Another popular Wire-ism we utilize comes when Wallace schools Sarah (yeah, that’s a girl, I think). Miku and some others have brought up this line. “Count be wrong, they fuck you up.” My roommate and I use it in almost the same way as “this is America;” something is obligatory. D expounds on this idea when he explains that he was freer in the holding cell than working for Avon. Actions on the street are heavy. Actions in the police department are heavy. Most of the dialogue distracts from this heaviness. For example: discussions on who created the chicken finger and Ronald McDonald’s treatment of him. However, the characters are unable to escape the heaviness of their actions; even these little conversations are full of meaning and weight.

Grace asked if watching something excuses from the use of our imagination. I think if this thing that is watched is good, then we are not excused from our imagination. I do not turn off the Wire and go back to happy life.
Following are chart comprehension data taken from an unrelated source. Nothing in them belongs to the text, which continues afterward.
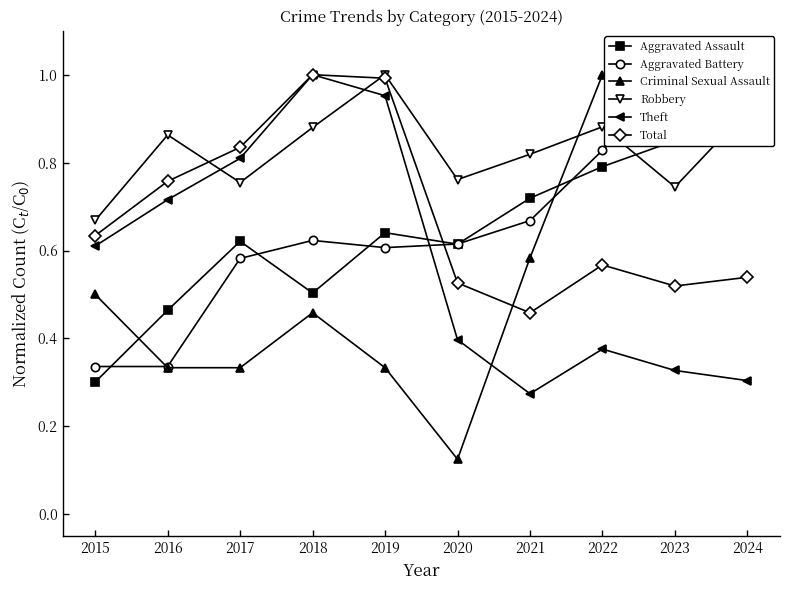

Rank the categories by Criminal Sexual Assault value from highest to lowest.

2022, 2024, 2023, 2021, 2015, 2018, 2016, 2017, 2019, 2020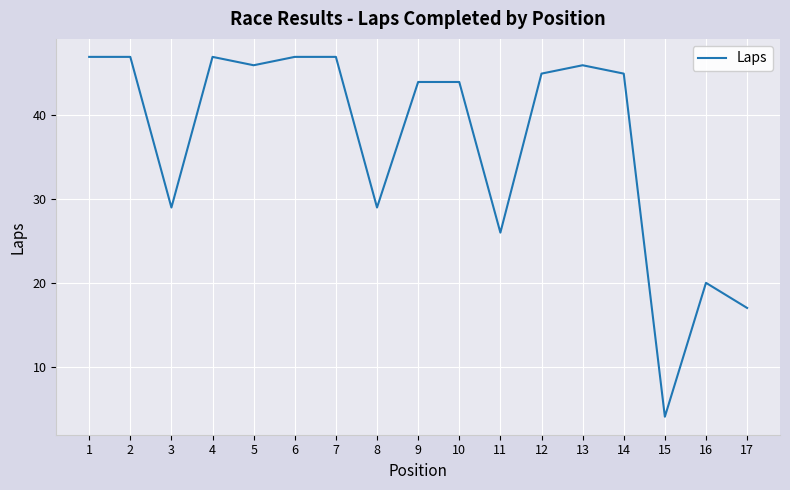

What is the change in value from 10 to 16?

-24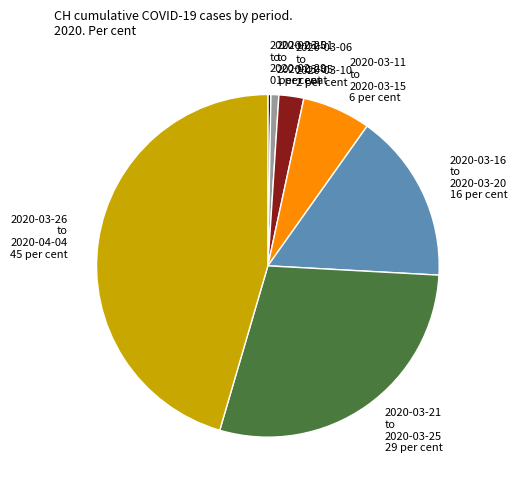

How many slices are in this pie chart?

7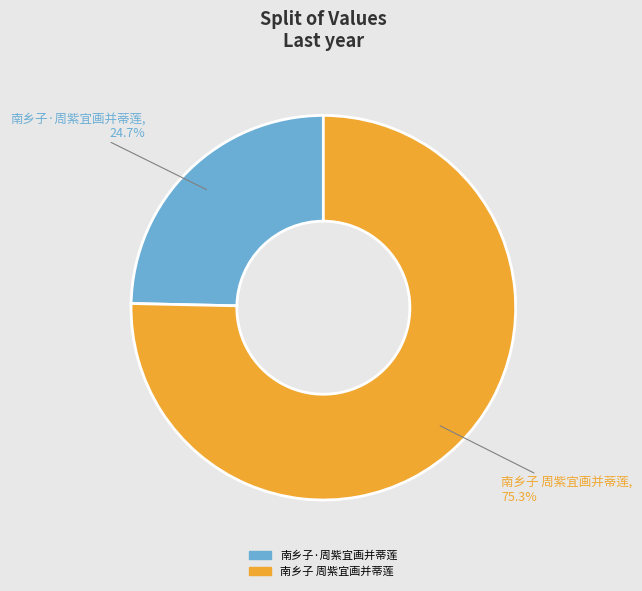

How many segments does this pie chart have?

2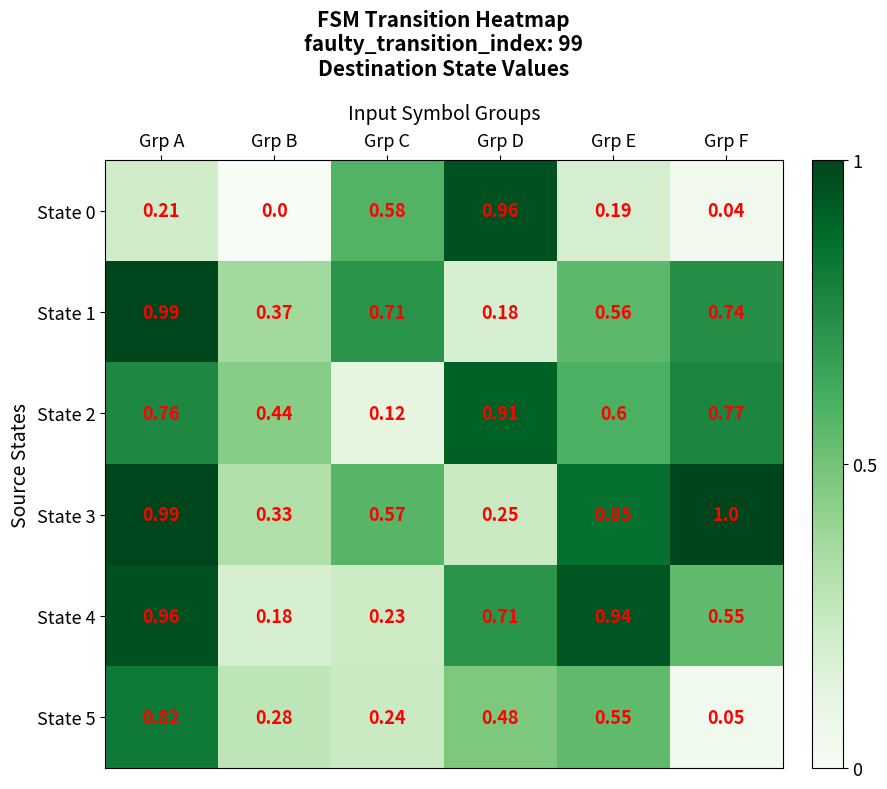

At which category is the sum across all series the highest?

Grp A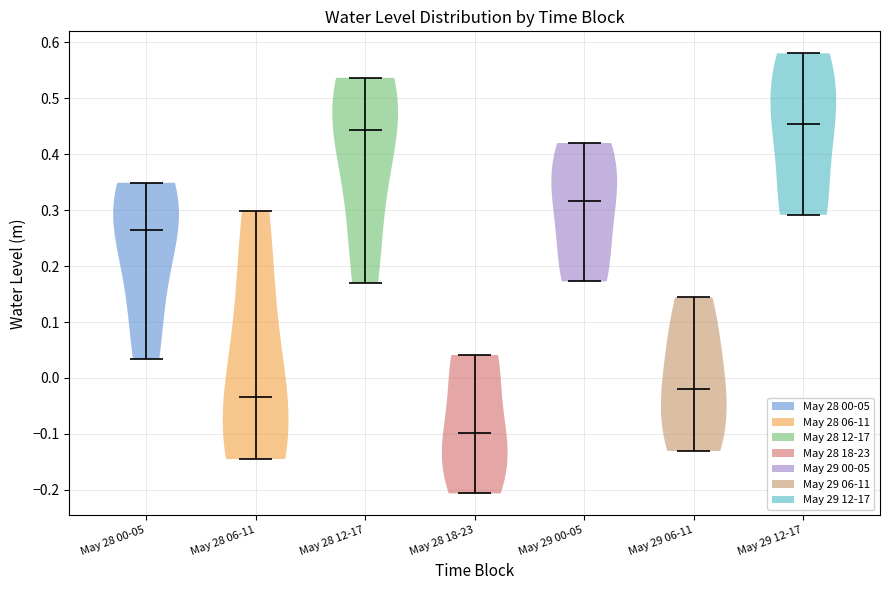

Reading left to right, read every violin against the y-axis: where its median line is, and the lowest and highest points it reaches. The values are not printed on the chart, so give them approximately, as read against the axis.

May 28 00-05: median line 0.26, lowest point 0.03, highest point 0.35
May 28 06-11: median line -0.03, lowest point -0.14, highest point 0.30
May 28 12-17: median line 0.44, lowest point 0.17, highest point 0.54
May 28 18-23: median line -0.10, lowest point -0.21, highest point 0.04
May 29 00-05: median line 0.32, lowest point 0.17, highest point 0.42
May 29 06-11: median line -0.02, lowest point -0.13, highest point 0.14
May 29 12-17: median line 0.45, lowest point 0.29, highest point 0.58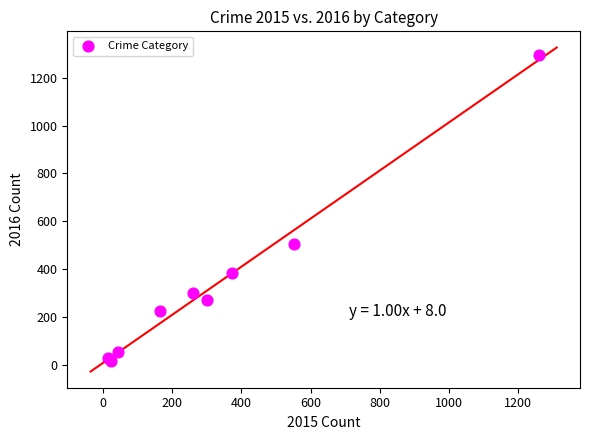

What Y value in the scatter plot is closest to 655?

505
The Wire forces you to consider the institutions of our lives and our participation in these institutions.

We are forced to confront how we regard people. This was a major question The Wire pulled up for me. In the same episode, McNulty is torn up about Gregg’s shooting and ambivalent about Wallace’s. Maybe ambivalent is wrong, but it is apparent that Wallace’s death is more like “part of the game” than Gregg’s shooting.

This is where the Wire ties to Lolita for me. At the beginning of Lolita, Dolores is Lolilita the Nymph. She is not human. The characters in the Wire regard members from the opposite institutions as pawns, not human beings. We see that D sees Wallace as a human. Greggs is a pawn to him, although he recognizes that she died. The feelings are reversed for McNulty.

Although I was not in class Tuesday to advocate The Wire as literature, be damned sure that I think it is of great merit.